Het generieke probleem is dit: een laag-complexe fabriek kan het meest ‘vloeiend’ producten afleveren, maar dit gaat ten koste van het aantal mogelijke productvarianten. Gewone ziekenhuizen zitten nu aan de ándere kant van het spectrum: zij zijn een manusje van alles. Ze leveren nu vaak bijna elk zorgproduct, maar dat gaat ten koste van de efficiëntie. En soms ook ten koste van de kwaliteit, want het is lastig te excelleren in iets wat je weinig doet.
Elke stap die zorgt voor meer focus, zonder dat dit ten koste gaat van de klantwaarde, is echter goed. Ik moet hierbij terugdenken aan wijlen Eliyahu Goldratt, de grondlegger van de Theory of Constraints (TOC), die ik een keer thuis heb bezocht op zijn uitnodiging. Toen ik Goldratt een jaar of vijftien geleden voor het eerst hoorde spreken, vroeg hij: ‘Wat is de kern van de TOC?’ Menigeen begon over bottlenecks of zwakste schakels, maar het antwoord bleek: focus.

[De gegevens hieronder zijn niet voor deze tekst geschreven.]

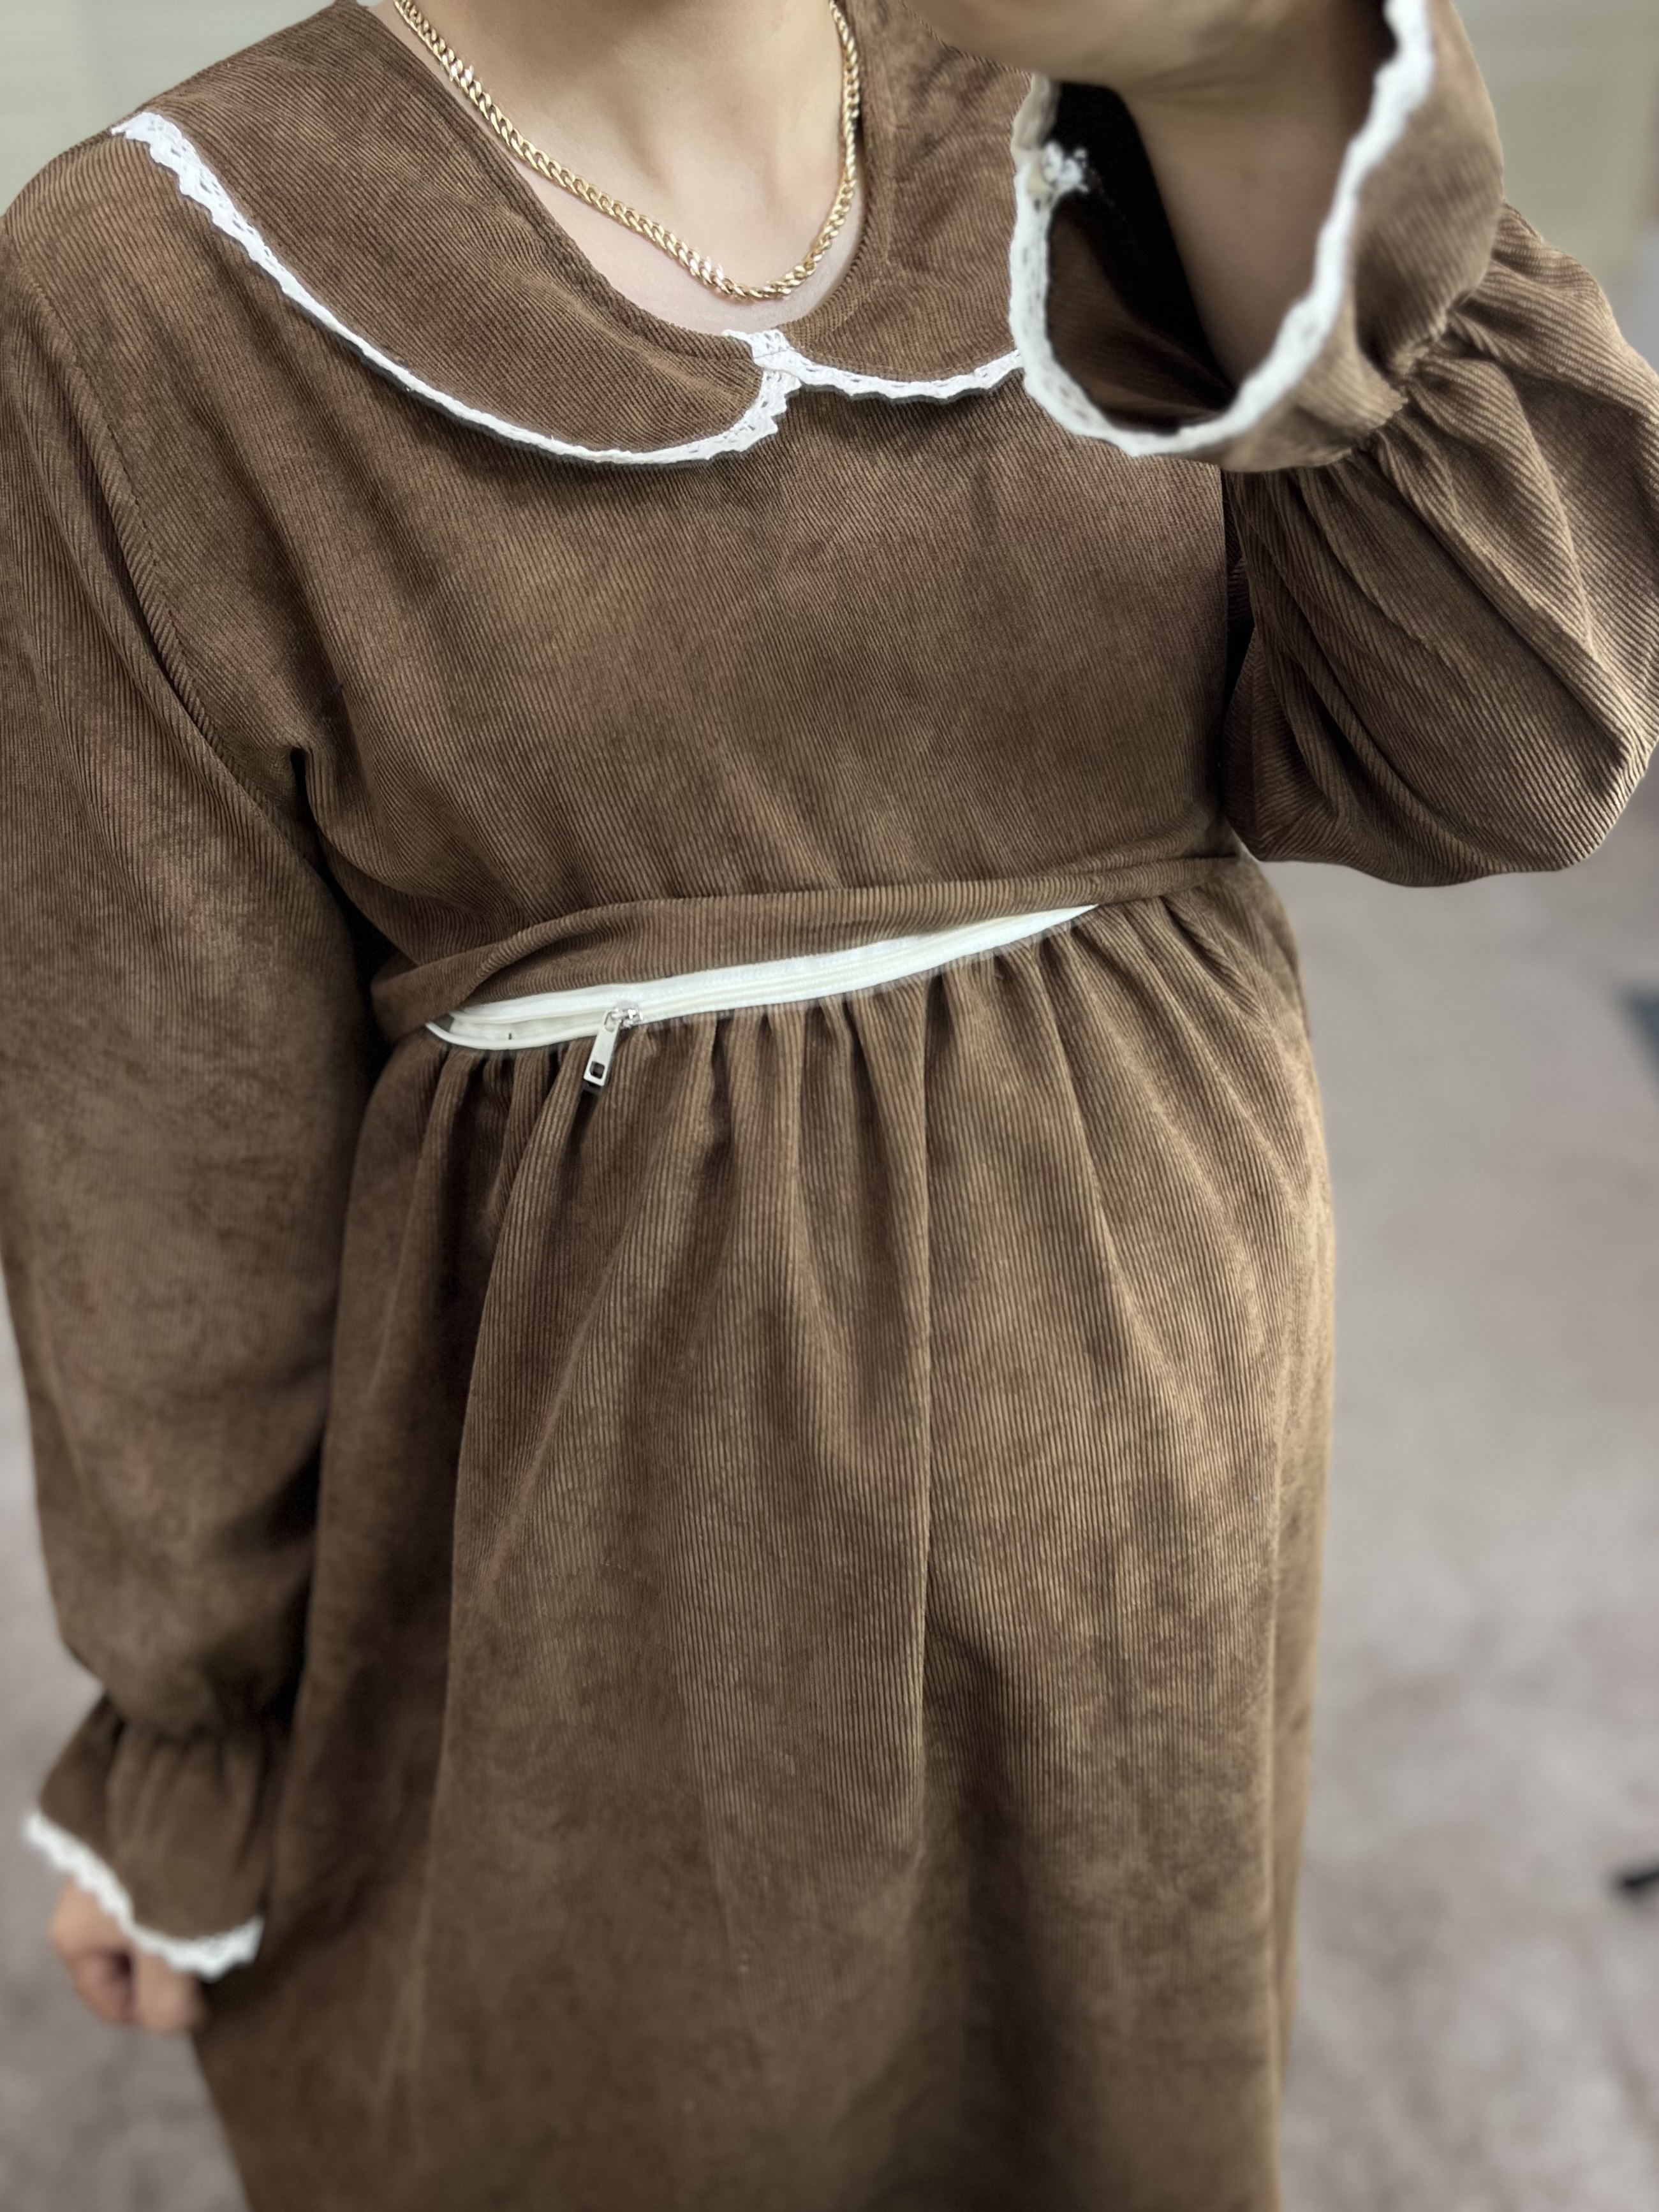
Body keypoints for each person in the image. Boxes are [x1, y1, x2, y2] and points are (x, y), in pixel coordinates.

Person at [1, 0, 1654, 2202]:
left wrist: (1252, 84)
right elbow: (158, 1143)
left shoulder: (1131, 93)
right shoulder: (154, 282)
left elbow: (1522, 750)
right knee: (635, 2104)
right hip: (617, 1513)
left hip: (1161, 1425)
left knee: (1108, 2069)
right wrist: (192, 1730)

De TOC brengt eerst een productiesysteem in kaart, van grondstoffen tot marketing, en gaat vervolgens gefocust de zwakste schakel daarin verbeteren. Lean legt de accenten anders, maar streeft hetzelfde na: meer flow. Dit gaat het beste als je een productieketen hebt met dedicated mensen en apparatuur.
Maar wat nu, als je heel veel verschillende producten moet maken, of zelfs maatwerk? Dan is Quick Response Manufacturing (QRM) de beste verbetermethode. Je splitst een fabriek dan op in mini-fabrieken of productiecellen, die elk een groep van soortgelijke handelingen doen voor gefocuste marktsegmenten, en waarbij elke mini-fabriek draaiend wordt gehouden door een goed op elkaar ingespeeld multidisciplinair team. Als het nodig is kunnen mini-fabrieken elkaar toeleveren en naar wens wisselende waardeketens vormen, afhankelijk van de gewenste producten.
In het zorglandschap zijn de ZBC’s de minifabrieken! Of integrated practise units (IPU’s), zoals ze worden genoemd binnen Value-based Healthcare.
Dus om te besluiten met een antwoord op de openingsvraag: ja, focusklinieken zijn zéker Lean. En focus levert winst op!